Ascoltiamo il Signore: Chi è fedele nel poco è fedele anche nel molto; e chi è disonesto nel poco, è disonesto anche nel molto (Lc 16, 10). È come se Egli ci ricordasse: lotta ogni istante in quei particolari in apparenza di poco conto, ma grandi al mio cospetto; vivi con precisione il compimento del dovere; sorridi a chi ne ha bisogno, anche se la tua anima è sofferente; dedica all'orazione il tempo necessario, senza ritagliarlo; va' incontro a chi cerca il tuo aiuto; esercita la giustizia arricchendola con il garbo della carità.

Queste e altre simili sono le mozioni che ogni giorno sentiremo dentro di noi, come richiami silenziosi che ci spingono ad allenarci nello sport soprannaturale del dominio di noi stessi. Ci illumini la luce di Dio, facendoci percepire i suoi ammonimenti; ci aiuti Lui a lottare e sia al nostro fianco nella vittoria; non ci abbandoni al momento della caduta, perché con Lui potremo sempre rialzarci e continuare a combattere.

Non possiamo sostare.
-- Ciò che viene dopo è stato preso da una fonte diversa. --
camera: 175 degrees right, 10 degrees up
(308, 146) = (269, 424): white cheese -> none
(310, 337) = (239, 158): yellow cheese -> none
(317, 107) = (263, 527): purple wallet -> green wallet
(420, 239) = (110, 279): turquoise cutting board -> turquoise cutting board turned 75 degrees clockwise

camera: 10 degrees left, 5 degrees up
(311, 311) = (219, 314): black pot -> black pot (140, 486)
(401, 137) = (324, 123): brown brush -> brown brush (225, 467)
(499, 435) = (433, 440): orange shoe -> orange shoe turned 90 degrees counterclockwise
Il Signore ci chiede di lottare guadagnando sempre di più in prontezza, in profondità, in estensione. È nostro dovere superarci, perché in questa prova c'è un'unica meta, la gloria del Cielo: se non la raggiungiamo, tutto sarà stato inutile.

Concludiamo questa meditazione. Assaporando nel vostro intimo l'infinita bontà di Dio, pensate che Cristo, alle parole della Consacrazione, si fa realmente presente nell'Ostia, in Corpo, Sangue, Anima e Divinità. Adoratelo con riverenza e devozione; rinnovate in sua presenza l'offerta sincera del vostro amore; ditegli senza timore che lo amate, rendetegli grazie per questa prova quotidiana della sua amabile misericordia, e crescete nel desiderio di avvicinarvi con fiducia alla Comunione. Io mi commuovo dinanzi a questo mistero d'Amore: il Signore cerca il mio povero cuore per farne il suo trono, per non abbandonarmi, a condizione che io non mi allontani da Lui.
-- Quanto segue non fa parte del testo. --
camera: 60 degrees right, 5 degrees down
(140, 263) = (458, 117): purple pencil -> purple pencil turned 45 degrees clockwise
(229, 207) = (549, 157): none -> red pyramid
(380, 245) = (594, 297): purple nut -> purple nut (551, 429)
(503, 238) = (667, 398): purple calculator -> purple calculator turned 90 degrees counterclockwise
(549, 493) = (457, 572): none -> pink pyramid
Ricreàti dalla presenza di Cristo, rifocillati dal suo Corpo, sapremo essere fedeli in questa vita terrena per chiamarci poi vincitori nel Cielo, accanto a Gesù e a Maria sua Madre. Dov'è, o morte, la tua vittoria? Dov'è, o morte, il tuo pungiglione? Siano rese grazie a Dio che ci dà la vittoria per mezzo del Signore nostro Gesù Cristo (1 Cor 15, 55 e 57).